No case of malignant transformation in EC has been reported in the cavernous sinus,
thus making this the first report of such transformation.
The mechanism of malignant transformation has not been well known, but certain hypotheses
suggest that subtotal resection of the cyst wall or chronic inflammation from ruptured
cyst contents or introduction of foreign material intraoperatively leads to metaplasia
and carcinoma.[1]
[4] Malignant transformation may present itself at the initial presentation or may develop
following a variable lag period of 3months to 33 years after resection of the previous
benign cyst.[6]
Garcia's criteria for malignant transformation state that the tumor must be restricted
to the intracranial, intradural compartment without extension beyond the dura or cranial
bones and there should not be any invasion or extension through intracranial orifices.
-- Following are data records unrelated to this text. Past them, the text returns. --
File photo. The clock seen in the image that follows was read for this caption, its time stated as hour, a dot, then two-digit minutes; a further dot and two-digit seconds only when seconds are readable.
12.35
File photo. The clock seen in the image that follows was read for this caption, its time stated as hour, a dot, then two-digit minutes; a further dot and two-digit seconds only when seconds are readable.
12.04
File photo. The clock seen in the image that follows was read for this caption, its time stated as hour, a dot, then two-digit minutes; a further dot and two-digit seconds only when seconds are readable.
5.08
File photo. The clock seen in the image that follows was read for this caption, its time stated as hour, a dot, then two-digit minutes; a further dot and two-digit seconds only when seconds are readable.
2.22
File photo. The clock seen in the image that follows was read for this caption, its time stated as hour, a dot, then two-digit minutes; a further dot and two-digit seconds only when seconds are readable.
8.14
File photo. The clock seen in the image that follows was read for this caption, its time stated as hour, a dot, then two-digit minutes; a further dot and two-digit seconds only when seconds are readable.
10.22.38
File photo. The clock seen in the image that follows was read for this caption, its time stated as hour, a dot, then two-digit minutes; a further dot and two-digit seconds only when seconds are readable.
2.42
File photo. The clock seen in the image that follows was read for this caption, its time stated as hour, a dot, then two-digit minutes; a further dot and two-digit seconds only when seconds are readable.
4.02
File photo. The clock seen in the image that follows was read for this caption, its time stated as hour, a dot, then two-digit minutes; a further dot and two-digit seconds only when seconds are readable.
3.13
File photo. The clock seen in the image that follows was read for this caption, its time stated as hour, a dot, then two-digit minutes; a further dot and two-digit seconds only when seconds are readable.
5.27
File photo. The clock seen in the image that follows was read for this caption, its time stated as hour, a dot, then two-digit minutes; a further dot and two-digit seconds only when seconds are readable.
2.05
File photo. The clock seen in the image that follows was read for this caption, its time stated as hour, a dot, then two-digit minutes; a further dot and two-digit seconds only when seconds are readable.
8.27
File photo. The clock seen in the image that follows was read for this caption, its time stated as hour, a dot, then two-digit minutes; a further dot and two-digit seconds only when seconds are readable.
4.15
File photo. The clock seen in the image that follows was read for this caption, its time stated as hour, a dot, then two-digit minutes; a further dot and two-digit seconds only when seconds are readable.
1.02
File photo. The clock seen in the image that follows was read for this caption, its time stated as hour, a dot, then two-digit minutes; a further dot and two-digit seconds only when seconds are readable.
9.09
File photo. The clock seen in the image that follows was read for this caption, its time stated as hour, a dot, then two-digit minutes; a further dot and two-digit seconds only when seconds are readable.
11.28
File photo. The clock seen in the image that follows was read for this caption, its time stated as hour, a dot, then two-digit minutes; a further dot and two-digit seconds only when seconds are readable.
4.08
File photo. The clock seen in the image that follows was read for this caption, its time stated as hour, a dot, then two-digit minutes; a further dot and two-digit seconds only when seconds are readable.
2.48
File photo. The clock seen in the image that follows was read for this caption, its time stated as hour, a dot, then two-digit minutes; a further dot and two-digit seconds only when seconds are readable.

There should be no communication with the middle ear, air sinuses, sella turcica,
and no evidence of nasopharyngeal tumor. Hamlat et al proposed additional criteria
of the presence of benign squamous epithelium within the malignant tumor and the need
for ruling out metastases.[7]
ECs are totally resected by an extradural/interdural approach as it causes less chances
of brain or cranial nerve injury, but often, complete capsule removal cannot be achieved
and postoperative complications such as chemical meningitis and seizures due to chemical
irritation are known to occur. For intracranial SCCs, adjuvant radiotherapy and chemotherapy
have proven to improve survival.[1]
[2]
Our patient underwent a left temporal craniotomy and total excision. Radiotherapy
was advised, but she did not take the same and expired 1 year after the operation.
Conclusion
Malignant transformation of an EC is a rare event with dismal prognosis. This is the
first case of an EC of the cavernous sinus to undergo malignant transformation to
SCC after 13 years of primary resection. Clinically, rapid deterioration postexcision
without hydrocephalus, recurrence, or failure to recover following surgery for a benign
cyst along with contrast-enhanced computed tomography or MRI findings of the lesion
should raise the suspicion for malignant transformation.